Let’s start with an obvious point, Analogy displays the same features
range in RT and NRT mode. So, there is no drawback at using real time
According to the chosen acquisition mode (synchronous or asynchronous),
Xenomai brings different advantages.
As told earlier, an acquisition instruction is implemented thanks to a
syscall (ioctl) which will select the suitable instruction handler in
the driver space. This handler is made available by the driver and it is
in charge of performing the whole acquisiton (configuration + trigger
data transfer). The acquistion completes with the syscall return from
In this case, if the acquisition task runs in primary mode (managed by
Xenomai’s shceduler), the syscall management will not suffer of
unexpected preemption from Linux. So, the whole execution of the
instruction execution will be as determinist as Xenomai allows it.
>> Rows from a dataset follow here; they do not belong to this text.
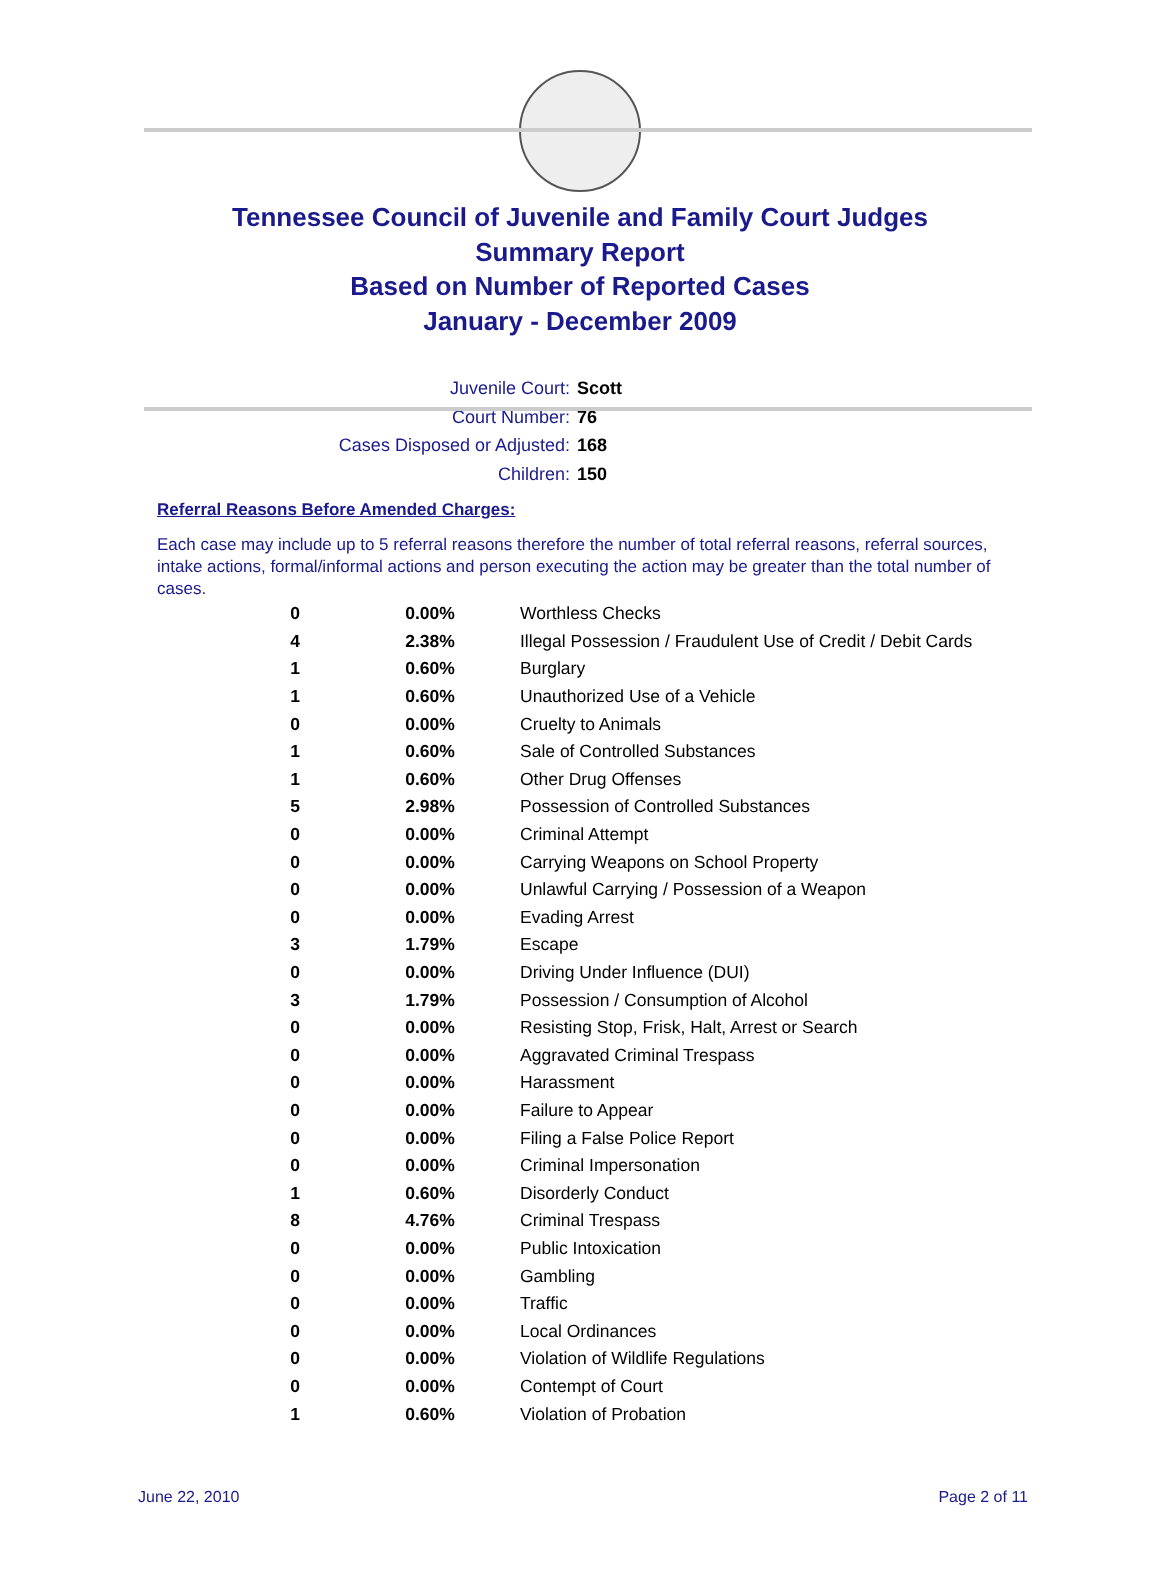Tennessee Council of Juvenile and Family Court Judges
Summary Report
Based on Number of Reported Cases
January - December 2009
Juvenile Court: Scott
Court Number: 76
Cases Disposed or Adjusted: 168
Children: 150
Referral Reasons Before Amended Charges:
Each case may include up to 5 referral reasons therefore the number of total referral reasons, referral sources, intake actions, formal/informal actions and person executing the action may be greater than the total number of cases.
| 0 | 0.00% | Worthless Checks |
| 4 | 2.38% | Illegal Possession / Fraudulent Use of Credit / Debit Cards |
| 1 | 0.60% | Burglary |
| 1 | 0.60% | Unauthorized Use of a Vehicle |
| 0 | 0.00% | Cruelty to Animals |
| 1 | 0.60% | Sale of Controlled Substances |
| 1 | 0.60% | Other Drug Offenses |
| 5 | 2.98% | Possession of Controlled Substances |
| 0 | 0.00% | Criminal Attempt |
| 0 | 0.00% | Carrying Weapons on School Property |
| 0 | 0.00% | Unlawful Carrying / Possession of a Weapon |
| 0 | 0.00% | Evading Arrest |
| 3 | 1.79% | Escape |
| 0 | 0.00% | Driving Under Influence (DUI) |
| 3 | 1.79% | Possession / Consumption of Alcohol |
| 0 | 0.00% | Resisting Stop, Frisk, Halt, Arrest or Search |
| 0 | 0.00% | Aggravated Criminal Trespass |
| 0 | 0.00% | Harassment |
| 0 | 0.00% | Failure to Appear |
| 0 | 0.00% | Filing a False Police Report |
| 0 | 0.00% | Criminal Impersonation |
| 1 | 0.60% | Disorderly Conduct |
| 8 | 4.76% | Criminal Trespass |
| 0 | 0.00% | Public Intoxication |
| 0 | 0.00% | Gambling |
| 0 | 0.00% | Traffic |
| 0 | 0.00% | Local Ordinances |
| 0 | 0.00% | Violation of Wildlife Regulations |
| 0 | 0.00% | Contempt of Court |
| 1 | 0.60% | Violation of Probation |
June 22, 2010 Page 2 of 11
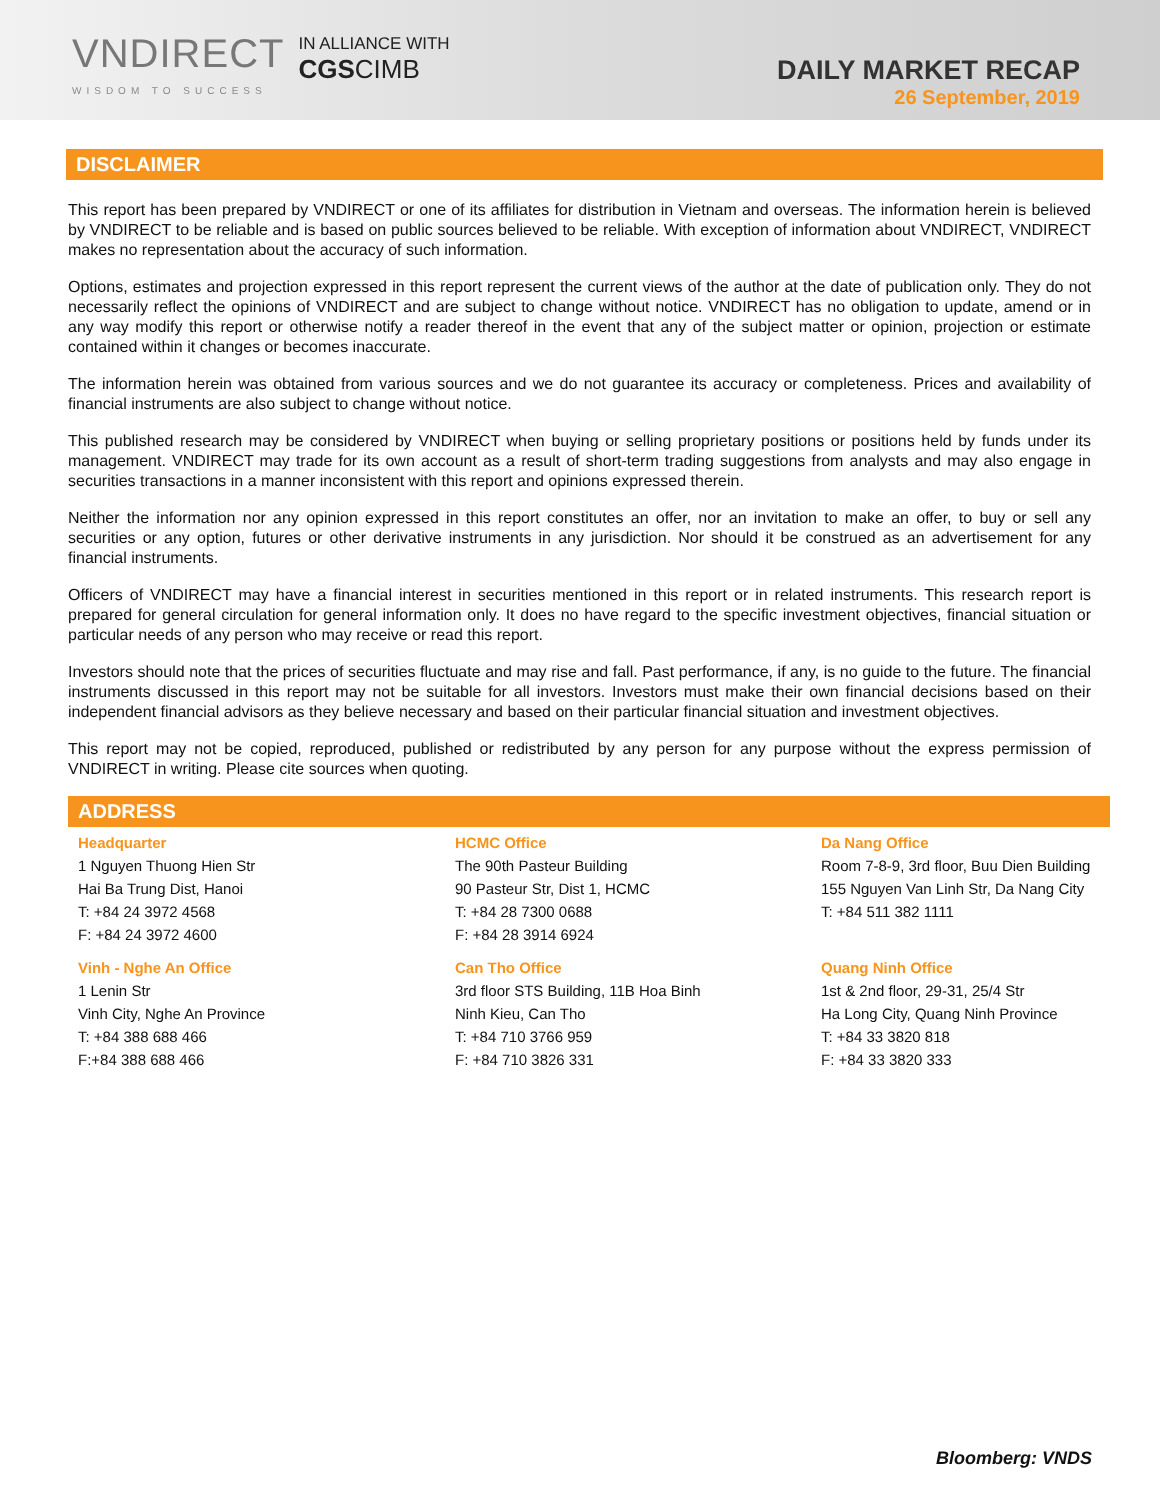VNDIRECT
WISDOM TO SUCCESS
IN ALLIANCE WITH
CGS CIMB
DAILY MARKET RECAP
26 September, 2019
DISCLAIMER
This report has been prepared by VNDIRECT or one of its affiliates for distribution in Vietnam and overseas. The information herein is believed by VNDIRECT to be reliable and is based on public sources believed to be reliable. With exception of information about VNDIRECT, VNDIRECT makes no representation about the accuracy of such information.
Options, estimates and projection expressed in this report represent the current views of the author at the date of publication only. They do not necessarily reflect the opinions of VNDIRECT and are subject to change without notice. VNDIRECT has no obligation to update, amend or in any way modify this report or otherwise notify a reader thereof in the event that any of the subject matter or opinion, projection or estimate contained within it changes or becomes inaccurate.
The information herein was obtained from various sources and we do not guarantee its accuracy or completeness. Prices and availability of financial instruments are also subject to change without notice.
This published research may be considered by VNDIRECT when buying or selling proprietary positions or positions held by funds under its management. VNDIRECT may trade for its own account as a result of short-term trading suggestions from analysts and may also engage in securities transactions in a manner inconsistent with this report and opinions expressed therein.
Neither the information nor any opinion expressed in this report constitutes an offer, nor an invitation to make an offer, to buy or sell any securities or any option, futures or other derivative instruments in any jurisdiction. Nor should it be construed as an advertisement for any financial instruments.
Officers of VNDIRECT may have a financial interest in securities mentioned in this report or in related instruments. This research report is prepared for general circulation for general information only. It does no have regard to the specific investment objectives, financial situation or particular needs of any person who may receive or read this report.
Investors should note that the prices of securities fluctuate and may rise and fall. Past performance, if any, is no guide to the future. The financial instruments discussed in this report may not be suitable for all investors. Investors must make their own financial decisions based on their independent financial advisors as they believe necessary and based on their particular financial situation and investment objectives.
This report may not be copied, reproduced, published or redistributed by any person for any purpose without the express permission of VNDIRECT in writing. Please cite sources when quoting.
ADDRESS
| Headquarter | HCMC Office | Da Nang Office |
| 1 Nguyen Thuong Hien Str Hai Ba Trung Dist, Hanoi T: +84 24 3972 4568 F: +84 24 3972 4600 | The 90th Pasteur Building 90 Pasteur Str, Dist 1, HCMC T: +84 28 7300 0688 F: +84 28 3914 6924 | Room 7-8-9, 3rd floor, Buu Dien Building 155 Nguyen Van Linh Str, Da Nang City T: +84 511 382 1111 |
| Vinh - Nghe An Office | Can Tho Office | Quang Ninh Office |
| 1 Lenin Str Vinh City, Nghe An Province T: +84 388 688 466 F:+84 388 688 466 | 3rd floor STS Building, 11B Hoa Binh Ninh Kieu, Can Tho T: +84 710 3766 959 F: +84 710 3826 331 | 1st & 2nd floor, 29-31, 25/4 Str Ha Long City, Quang Ninh Province T: +84 33 3820 818 F: +84 33 3820 333 |
Bloomberg: VNDS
For
instance, if you want the instruction to be performed every 200
micro-seconds with an accuracy of +/- 20 micro-seconds, you can safely
rely on Xenomai services; with Linux, you have to consider that the
accuracy criteria will be broken sometimes.
The acquistion is performed in two major steps: firstly configure and
trigger the acquisition and secondly transfer the acquired data.
For the first steps (configure and trigger), Xenomai will provide a
better determinism than Linux does; so, for instance, if you want the
trigger operation to be performed every 200 micro- seconds with an
accuracy of +/- 20 micro-seconds, you can safely rely on Xenomai
services; with Linux, you have to consider that the accuracy criteria
will be broken sometimes.
For the second step (transfer), the better determinism provided by
Xenomai can ensure you that no buffer overflow / underflow will happen.
Xenomai will handle the DAQ device’s interrupts in bounded delays, so
the buffer evolution will be closely managed. Consequently, Xenomai can
allow you to allocate smaller transfer buffers.